You need to produce a full mechanical assembly drawing of your robot in Inventor. Your structure should be structurally robust without being excessively heavy. Be sure to include good design practises, for example bearings in suitable places to support loads (packages may be heavy). You do not need to add individual wiring but wire tracking should be indicated by appropriate cabling structures in your design (for example holes in the chassis to feed wires through). Any parts that would need custom manufacturing needs to be accurately drawn. Specialist parts (for example Arduino, sensors, etc) can be approximated by a box of similar dimensions.

Video demonstration: In your presentation, show an assembly of your complete robot clearly highlighting each important feature in the design. Discuss why you have chosen to design/position them in this way. Then choose one custom part of this assembly and show a full engineering drawing for that one part, indicating any tolerances required.

4) Security Design Task (30 marks)

On completion of this first prototype, you decide you would like to add some additional security features to your design.

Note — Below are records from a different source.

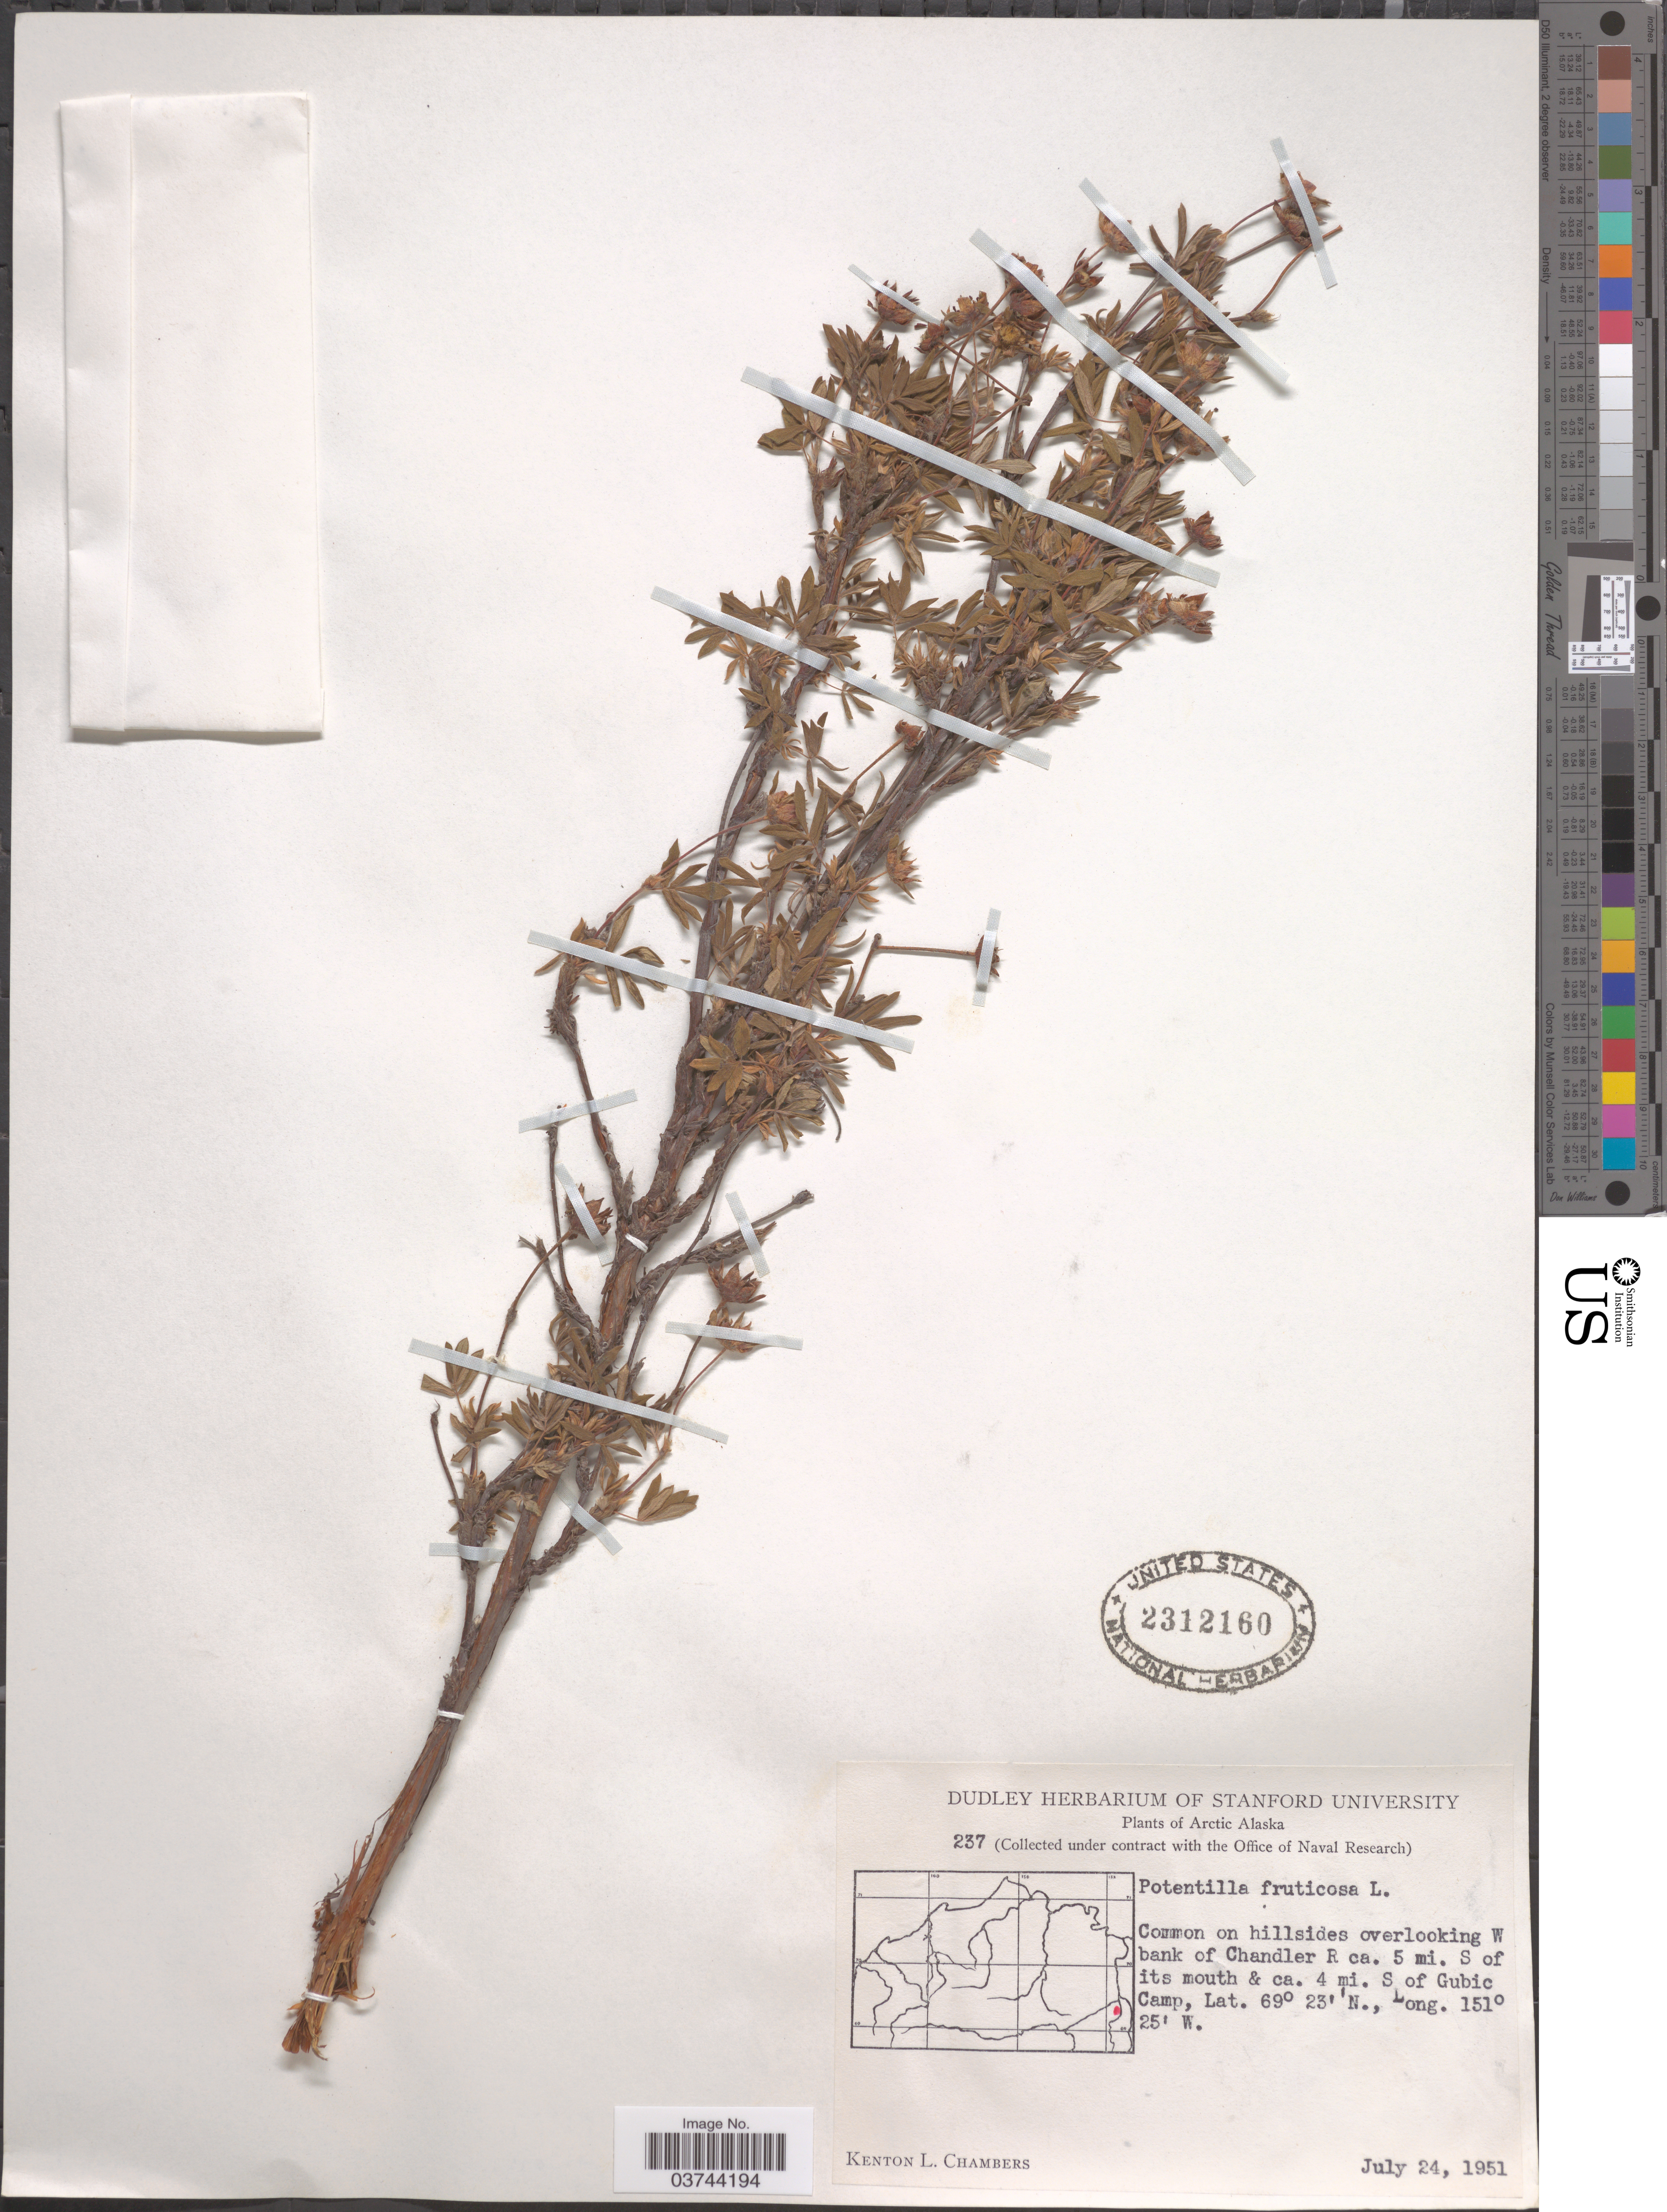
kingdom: Plantae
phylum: Tracheophyta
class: Magnoliopsida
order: Rosales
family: Rosaceae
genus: Dasiphora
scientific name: Dasiphora fruticosa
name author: (L.) Rydb.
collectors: K. L. Chambers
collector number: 237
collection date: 1951-07-24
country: United States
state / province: Alaska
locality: Arctic Alaska. Common on hillsides overlooking W bank of Chandler R ca. 5 mi. S of its mouth ca. 4 mi. W of Gubic Camp.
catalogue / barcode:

These do not need to be implemented in Webots or Tinkercad but should be design for potential future use.

a) At present, you robot only recognises hospital staff and not individuals so the next prototype should include this. Ideally this would be face recognition but for simplicity, we will image that each staff member wears a red shirt with the number 0 to 9 printed on it in white. Your robot needs to identify this number.

Design a neural network on Matlab to identify a white number on a red background. The network should consist of only one convolution layer. Characterise your network for accuracy with the available training data and then check it for functionality by seeing it will recognise an image of a number you have produced. This number should be the last digit of your student number.